On the hackers’ server, FireEye researchers found records showing that the group had compromised Cambodia’s election commission and several Cambodian ministries. The servers’ access logs in one instance traced to an IP address in China’s southern Hainan island, said Read, who described TEMP.Periscope as the second most active Chinese hacking group FireEye has traced.
FireEye says the group appears state-linked because it seems to be seeking information that would benefit the Chinese government.
“They don’t go for credit card numbers of bank account numbers, they go for information that’s of use to a government,” Read said. “We saw them use the same infrastructure to target the Cambodia government and private companies. It suggests the Chinese government doesn’t draw a line between political espionage versus commercial espionage.”
FireEye has previously found that TEMP.Periscope sought maritime technology from U.S. and European defense firms and other institutions with projects in the contested South China Sea.
China’s Foreign Ministry said in a statement that it is not aware of TEMP.Periscope and resolutely opposes cyberattacks as a general principle. “China calls on the international community to combat cybersecurity threats on a respectful, equal and mutually beneficial basis,” it said.
The Cambodian election commission was aware of Wednesday’s reports about the hacking, Hang, the commission’s spokesman said, and has filed a legal complaint to the Cambodian government.
Government spokesman Phay Sophana said he was not aware of any specific cases of hacking attacks on state agencies. Cambodia would protect its online data, especially relating to national security, the election and financial matters, he added.

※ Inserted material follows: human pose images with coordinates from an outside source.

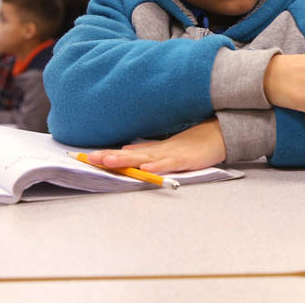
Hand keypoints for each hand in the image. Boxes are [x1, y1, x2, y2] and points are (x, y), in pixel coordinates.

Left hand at [86, 118, 224, 173]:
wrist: (218, 135)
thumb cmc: (193, 143)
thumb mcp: (166, 147)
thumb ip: (146, 149)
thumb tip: (125, 150)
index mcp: (153, 150)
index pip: (126, 153)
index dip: (107, 155)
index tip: (87, 157)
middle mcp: (159, 151)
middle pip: (130, 155)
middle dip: (109, 157)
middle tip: (89, 158)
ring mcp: (171, 154)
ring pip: (145, 158)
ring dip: (127, 160)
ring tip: (109, 162)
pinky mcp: (185, 159)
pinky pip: (169, 163)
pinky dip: (157, 166)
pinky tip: (146, 169)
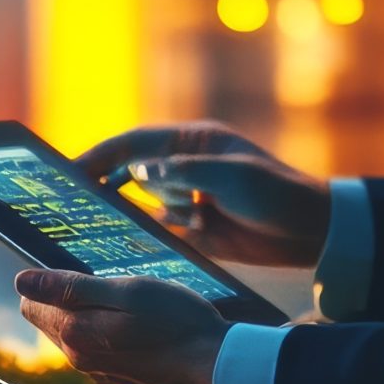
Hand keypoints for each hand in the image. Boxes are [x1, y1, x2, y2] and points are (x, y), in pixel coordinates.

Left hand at [14, 269, 228, 383]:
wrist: (216, 366)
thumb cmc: (176, 321)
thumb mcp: (125, 291)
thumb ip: (69, 287)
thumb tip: (20, 281)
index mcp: (74, 334)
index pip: (30, 306)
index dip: (50, 285)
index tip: (83, 277)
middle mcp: (81, 361)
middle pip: (56, 324)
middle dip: (75, 304)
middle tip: (117, 291)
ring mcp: (103, 377)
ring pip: (82, 341)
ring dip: (98, 323)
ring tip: (137, 313)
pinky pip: (107, 357)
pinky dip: (118, 343)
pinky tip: (147, 336)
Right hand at [75, 121, 330, 268]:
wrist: (314, 232)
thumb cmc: (277, 195)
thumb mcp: (230, 177)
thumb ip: (182, 173)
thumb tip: (136, 172)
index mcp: (194, 142)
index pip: (136, 143)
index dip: (101, 154)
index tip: (70, 170)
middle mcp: (187, 166)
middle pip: (133, 169)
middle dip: (104, 181)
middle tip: (70, 199)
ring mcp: (191, 196)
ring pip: (145, 201)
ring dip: (128, 208)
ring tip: (93, 220)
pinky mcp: (197, 228)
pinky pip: (161, 228)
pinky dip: (146, 232)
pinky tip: (126, 241)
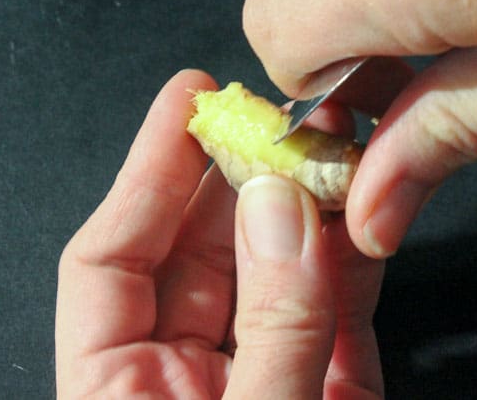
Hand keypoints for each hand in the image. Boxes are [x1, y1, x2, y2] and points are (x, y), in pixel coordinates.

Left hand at [55, 70, 384, 398]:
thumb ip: (274, 326)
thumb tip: (278, 206)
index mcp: (123, 390)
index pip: (111, 262)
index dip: (145, 175)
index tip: (183, 105)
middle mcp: (187, 377)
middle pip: (199, 251)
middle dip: (240, 177)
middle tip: (274, 117)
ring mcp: (262, 379)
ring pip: (274, 271)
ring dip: (305, 206)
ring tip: (330, 143)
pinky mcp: (332, 390)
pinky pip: (338, 309)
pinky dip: (353, 257)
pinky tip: (365, 207)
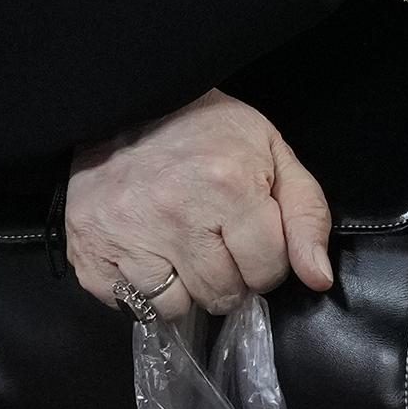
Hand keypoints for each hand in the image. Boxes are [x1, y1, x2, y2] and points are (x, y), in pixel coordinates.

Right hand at [64, 91, 335, 318]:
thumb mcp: (272, 152)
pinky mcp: (90, 250)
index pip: (267, 271)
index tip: (250, 235)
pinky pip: (128, 304)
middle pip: (222, 295)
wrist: (128, 101)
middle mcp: (175, 214)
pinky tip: (146, 253)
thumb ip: (306, 215)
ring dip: (185, 288)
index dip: (266, 259)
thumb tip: (317, 278)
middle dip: (228, 276)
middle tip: (215, 241)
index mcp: (228, 186)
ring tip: (180, 249)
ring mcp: (127, 235)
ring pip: (175, 307)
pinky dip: (140, 288)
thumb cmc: (207, 128)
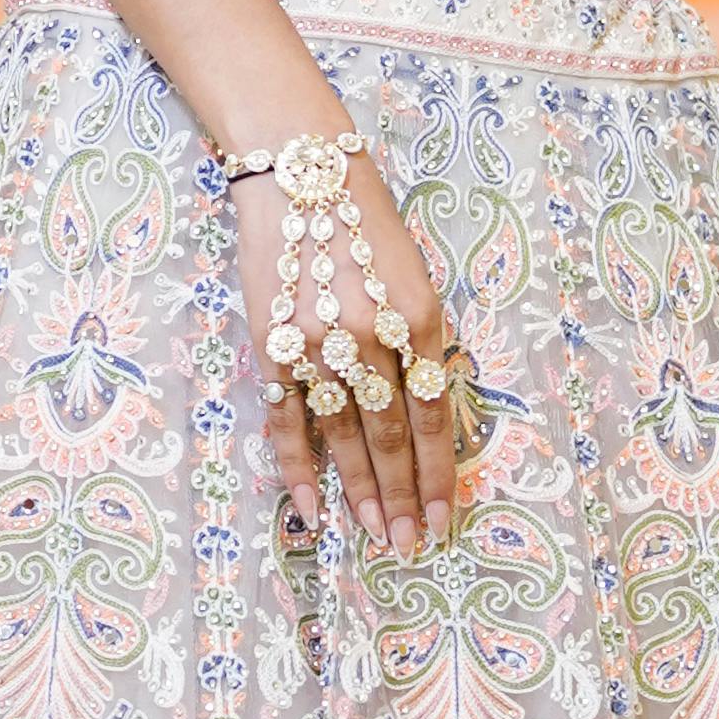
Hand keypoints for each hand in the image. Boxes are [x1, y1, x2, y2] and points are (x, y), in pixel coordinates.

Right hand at [237, 137, 462, 553]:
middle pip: (390, 438)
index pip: (434, 416)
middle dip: (404, 498)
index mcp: (417, 318)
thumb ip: (421, 344)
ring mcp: (316, 345)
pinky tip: (312, 509)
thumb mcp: (417, 277)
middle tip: (412, 544)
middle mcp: (369, 337)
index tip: (445, 516)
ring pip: (344, 438)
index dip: (439, 473)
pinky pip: (287, 423)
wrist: (299, 173)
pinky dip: (298, 468)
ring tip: (378, 536)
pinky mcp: (273, 348)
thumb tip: (428, 414)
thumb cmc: (366, 223)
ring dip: (362, 494)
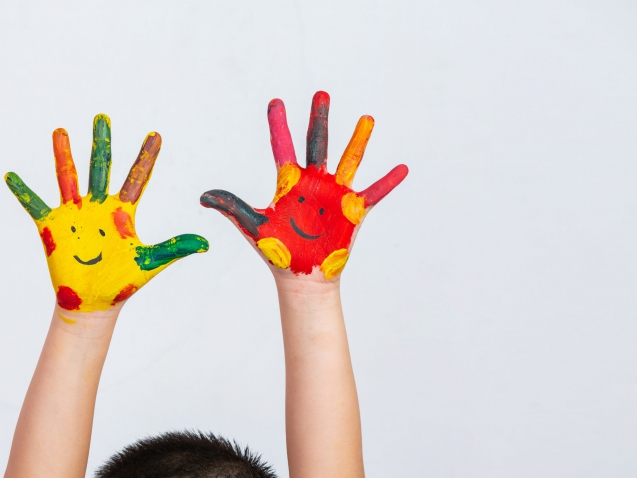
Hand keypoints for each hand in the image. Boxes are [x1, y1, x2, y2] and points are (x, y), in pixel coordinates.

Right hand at [5, 114, 208, 311]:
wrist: (96, 302)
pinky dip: (24, 192)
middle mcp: (99, 207)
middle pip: (101, 168)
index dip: (146, 157)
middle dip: (102, 143)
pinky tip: (12, 175)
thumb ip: (175, 248)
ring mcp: (74, 215)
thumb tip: (206, 244)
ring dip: (64, 155)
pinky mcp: (53, 228)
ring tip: (61, 131)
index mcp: (123, 212)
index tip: (156, 135)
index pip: (137, 178)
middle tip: (103, 117)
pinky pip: (35, 206)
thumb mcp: (151, 261)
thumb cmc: (123, 281)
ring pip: (68, 178)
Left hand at [201, 91, 407, 279]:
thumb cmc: (278, 252)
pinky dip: (387, 182)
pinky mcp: (353, 211)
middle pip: (317, 144)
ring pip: (349, 160)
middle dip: (318, 119)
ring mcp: (335, 195)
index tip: (275, 103)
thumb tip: (203, 195)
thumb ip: (232, 207)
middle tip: (320, 94)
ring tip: (366, 118)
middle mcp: (313, 183)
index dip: (278, 125)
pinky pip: (373, 192)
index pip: (282, 147)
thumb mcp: (253, 226)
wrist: (301, 277)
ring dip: (358, 140)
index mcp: (289, 183)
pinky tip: (402, 168)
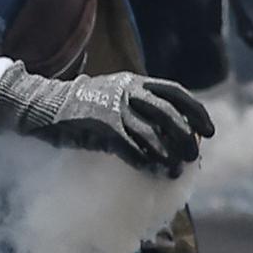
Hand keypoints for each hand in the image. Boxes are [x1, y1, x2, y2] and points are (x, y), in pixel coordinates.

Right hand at [0, 63, 214, 176]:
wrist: (43, 104)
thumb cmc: (79, 106)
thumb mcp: (111, 95)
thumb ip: (136, 106)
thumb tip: (166, 131)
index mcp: (134, 81)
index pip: (175, 92)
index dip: (196, 112)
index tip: (209, 131)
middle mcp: (128, 91)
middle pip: (169, 114)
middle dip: (185, 137)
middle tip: (194, 156)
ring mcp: (115, 108)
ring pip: (153, 133)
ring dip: (168, 155)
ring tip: (175, 171)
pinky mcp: (101, 127)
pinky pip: (131, 147)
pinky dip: (145, 161)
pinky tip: (153, 171)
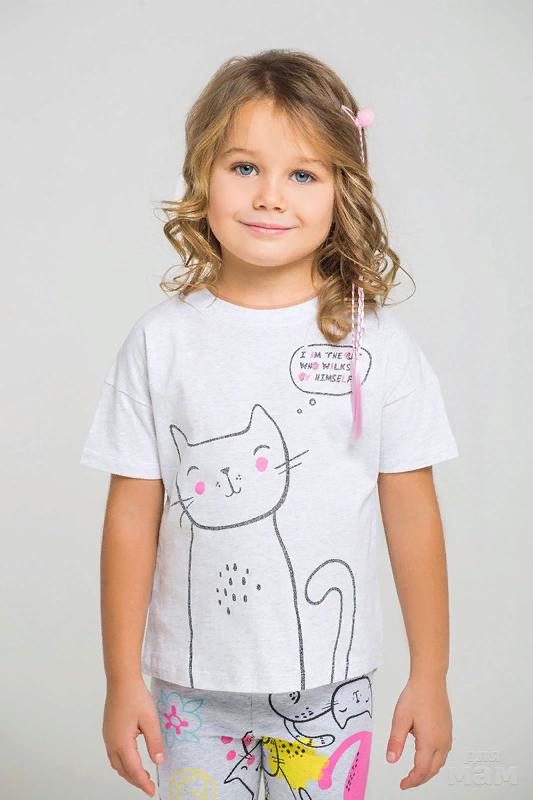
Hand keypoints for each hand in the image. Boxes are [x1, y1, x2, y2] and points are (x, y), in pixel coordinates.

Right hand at [103, 676, 164, 796]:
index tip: (152, 791)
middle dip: (135, 780)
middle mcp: (111, 743)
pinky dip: (123, 762)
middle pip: (122, 770)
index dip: (143, 783)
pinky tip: (132, 759)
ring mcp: (108, 737)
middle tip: (149, 785)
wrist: (121, 680)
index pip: (133, 770)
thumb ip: (154, 742)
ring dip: (128, 772)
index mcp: (122, 743)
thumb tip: (158, 761)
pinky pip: (114, 754)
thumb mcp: (150, 720)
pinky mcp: (108, 731)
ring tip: (142, 775)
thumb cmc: (136, 697)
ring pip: (116, 763)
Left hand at [386, 675, 451, 789]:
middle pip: (432, 770)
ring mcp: (447, 736)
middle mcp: (442, 742)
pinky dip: (434, 761)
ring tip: (415, 772)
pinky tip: (426, 757)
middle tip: (407, 781)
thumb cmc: (416, 696)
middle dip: (420, 779)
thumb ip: (395, 741)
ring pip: (440, 763)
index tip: (403, 784)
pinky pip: (443, 753)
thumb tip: (391, 759)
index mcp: (430, 741)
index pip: (422, 770)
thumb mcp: (400, 719)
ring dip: (428, 771)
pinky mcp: (448, 731)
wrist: (430, 680)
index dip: (412, 781)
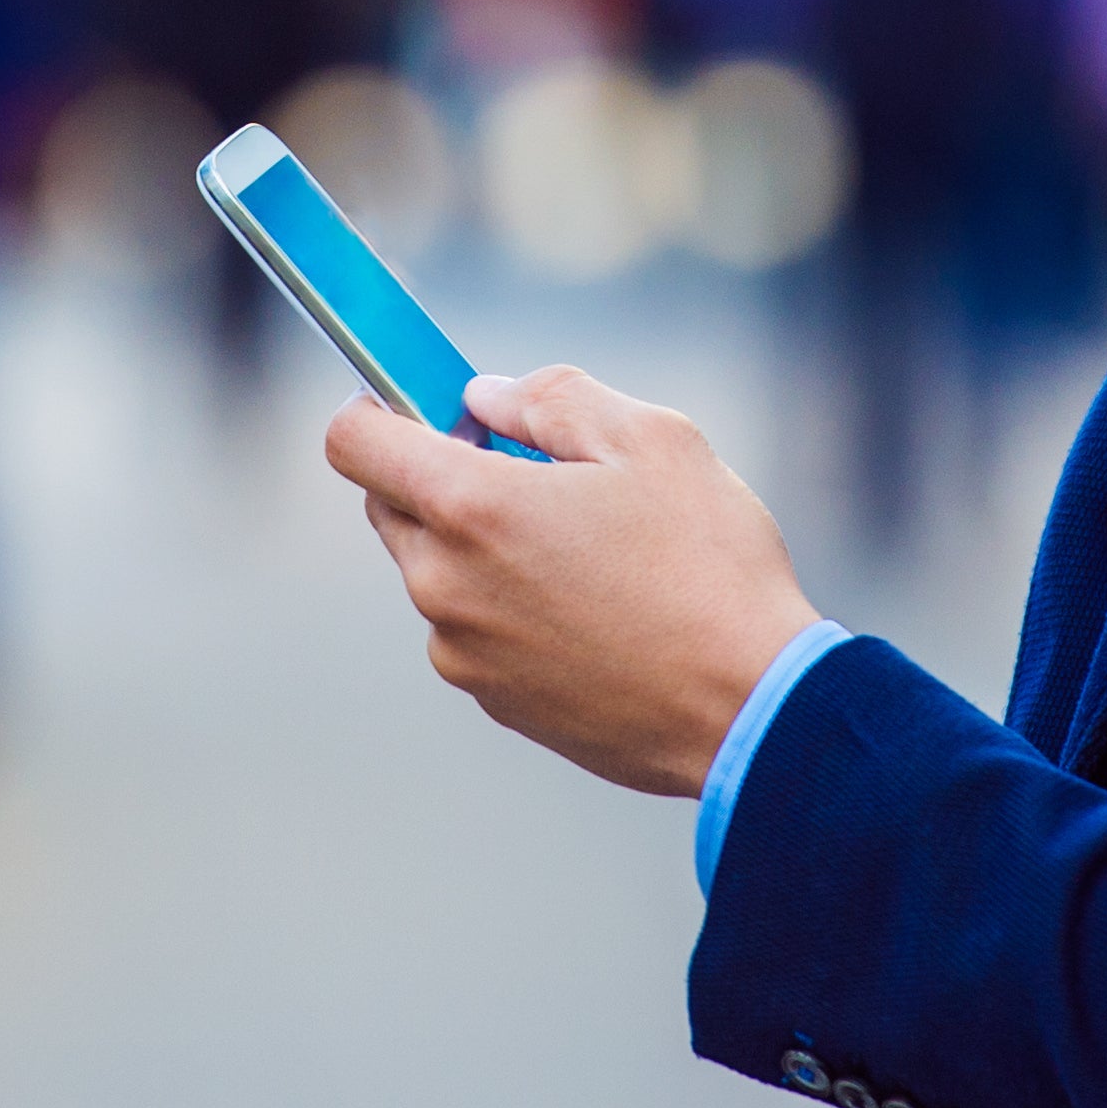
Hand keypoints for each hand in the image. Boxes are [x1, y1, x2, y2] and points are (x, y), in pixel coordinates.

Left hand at [324, 366, 823, 797]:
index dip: (381, 406)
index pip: (353, 441)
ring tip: (588, 550)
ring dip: (483, 547)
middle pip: (393, 506)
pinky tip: (595, 610)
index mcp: (469, 508)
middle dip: (444, 475)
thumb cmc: (707, 566)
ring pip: (439, 570)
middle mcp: (443, 585)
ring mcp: (463, 653)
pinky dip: (510, 607)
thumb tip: (486, 398)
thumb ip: (551, 397)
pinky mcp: (494, 701)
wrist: (752, 710)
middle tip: (537, 471)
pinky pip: (475, 629)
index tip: (433, 406)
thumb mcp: (650, 438)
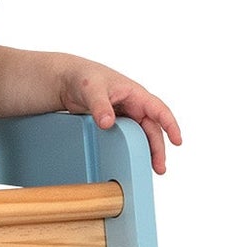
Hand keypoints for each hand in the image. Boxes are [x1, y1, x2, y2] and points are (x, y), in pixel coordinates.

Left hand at [58, 62, 181, 174]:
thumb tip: (108, 123)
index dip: (170, 125)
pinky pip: (130, 138)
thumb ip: (100, 106)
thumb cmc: (84, 77)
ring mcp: (126, 116)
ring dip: (148, 151)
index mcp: (135, 93)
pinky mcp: (117, 125)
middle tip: (160, 168)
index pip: (158, 109)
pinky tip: (133, 162)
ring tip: (152, 170)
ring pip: (143, 135)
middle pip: (152, 129)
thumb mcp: (91, 89)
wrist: (69, 81)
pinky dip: (134, 150)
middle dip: (158, 148)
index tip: (177, 141)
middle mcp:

The scope of FireEye’s findings on Wednesday did not include Taiwan. But Danielle Cave, a cyber policy analyst at the Australian Strategic Policy Institute who is not affiliated to FireEye, said China appears to be testing its cyber and covert influence capabilities on the self-ruled island Beijing claims as its territory.
Cave said Taiwan has long been a target of campaigns by China that combine spreading propaganda favoring China with outright hacking to deface websites or pilfer data.
In January, Taiwan prosecutors said they found evidence that China’s Taiwan Affairs Office promised to pay a Taiwanese politician $500,000 to run a website publishing articles promoting unification. China dismissed the allegations as “pure nonsense.”
The website of Taiwanese President Tsai Ing-wen’s independence-leaning Democratic Progressive Party was defaced by hackers believed to be from China earlier this month. Kolas Yokata, a DPP legislator, told The Associated Press the party was investing in cybersecurity upgrades ahead of November, when Taiwan is expected to hold local elections that will serve as a referendum on the party’s grip on power.
“We especially cannot accept that our elections could be manipulated,” Yokata said.